Minhas ideias vêm de todos os lugares. Meu trabalho científico é altamente permeado pelas outras coisas que faço na vida. Busco muita inspiração na literatura, nas experiências cotidianas, nas atividades de campo. Ouço muito os informantes, as pessoas com as quais eu interajo durante a pesquisa. Anoto frases de outras pessoas e impressões minhas.
O que você acha que mudou no seu processo de escrita ao longo dos anos? O que você diria a si mesma se pudesse voltar à escrita de sua tese?

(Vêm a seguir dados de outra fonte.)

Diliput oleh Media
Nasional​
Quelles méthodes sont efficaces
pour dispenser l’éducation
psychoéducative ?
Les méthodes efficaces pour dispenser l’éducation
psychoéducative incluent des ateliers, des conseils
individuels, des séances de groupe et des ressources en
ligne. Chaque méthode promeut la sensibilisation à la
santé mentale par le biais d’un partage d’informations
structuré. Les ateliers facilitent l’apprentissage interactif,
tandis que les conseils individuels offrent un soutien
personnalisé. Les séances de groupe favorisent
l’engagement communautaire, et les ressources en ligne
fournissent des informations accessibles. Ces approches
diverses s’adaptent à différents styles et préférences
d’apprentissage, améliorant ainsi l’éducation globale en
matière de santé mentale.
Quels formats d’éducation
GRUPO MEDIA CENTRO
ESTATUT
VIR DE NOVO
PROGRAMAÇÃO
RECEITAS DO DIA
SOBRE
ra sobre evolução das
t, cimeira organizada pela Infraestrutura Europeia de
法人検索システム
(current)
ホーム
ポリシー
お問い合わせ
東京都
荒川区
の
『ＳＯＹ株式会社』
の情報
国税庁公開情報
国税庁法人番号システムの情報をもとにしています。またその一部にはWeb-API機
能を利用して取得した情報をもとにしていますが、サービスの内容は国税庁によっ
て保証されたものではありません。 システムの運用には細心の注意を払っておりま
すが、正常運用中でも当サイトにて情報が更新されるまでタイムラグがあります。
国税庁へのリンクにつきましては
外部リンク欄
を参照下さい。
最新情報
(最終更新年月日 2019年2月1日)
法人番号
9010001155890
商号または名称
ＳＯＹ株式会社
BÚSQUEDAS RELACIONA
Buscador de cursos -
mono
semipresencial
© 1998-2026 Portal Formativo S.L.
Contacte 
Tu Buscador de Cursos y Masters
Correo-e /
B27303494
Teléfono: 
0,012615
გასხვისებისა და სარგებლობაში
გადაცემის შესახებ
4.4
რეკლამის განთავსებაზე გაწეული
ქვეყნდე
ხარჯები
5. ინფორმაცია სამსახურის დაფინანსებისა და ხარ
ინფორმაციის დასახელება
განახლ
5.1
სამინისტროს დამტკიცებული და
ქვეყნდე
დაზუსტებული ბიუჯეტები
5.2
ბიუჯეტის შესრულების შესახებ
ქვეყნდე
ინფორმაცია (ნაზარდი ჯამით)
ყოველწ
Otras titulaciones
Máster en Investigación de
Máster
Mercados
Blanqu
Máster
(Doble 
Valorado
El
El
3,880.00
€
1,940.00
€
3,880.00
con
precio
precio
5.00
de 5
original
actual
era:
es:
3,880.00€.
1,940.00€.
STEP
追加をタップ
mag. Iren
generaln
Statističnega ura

A escrita científica é um aprendizado e eu venho buscando aprimorar isso em mim. Acontece que nas ciências humanas experimentamos, mais do que em outras áreas, o choque entre as exigências da concisão e precisão científicas com as tentações da liberdade de uma escrita criativa, em forma e conteúdo. É muito difícil conciliar as duas coisas. Se eu pudesse voltar à escrita da minha tese eu teria mais paciência com o texto. Daria mais tempo para as ideias decantarem e ousaria mais.
Que projeto você gostaria de fazer, mas ainda não começou? Que livro você gostaria de ler e ele ainda não existe?
Interessante esta proposta de entrevista ter vindo no momento atual, pois eu estou justamente envolvida em uma reflexão sobre “dizer não”, inclusive a negação da escrita. Em um primeiro momento estou colecionando formas de dizer não (na literatura, cinema, vida). Trata-se de uma projeto de pesquisa livre e não científica chamado “Bartleby”, que consiste em uma intervenção no currículo Lattes com a inscrição “eu preferi não fazer isso”, registrando os atos de resistência ao trabalho. Todas as vezes em que decidimos não fazer algum trabalho. Trata-se de uma reflexão sobre as escolhas que realizamos durante o trabalho acadêmico e durante a vida que o cerca – as opções pelo trabalho e pelo não trabalho. Esse projeto foi inspirado pela leitura de Enrique Vila-Matas, autor espanhol que eu gosto muito.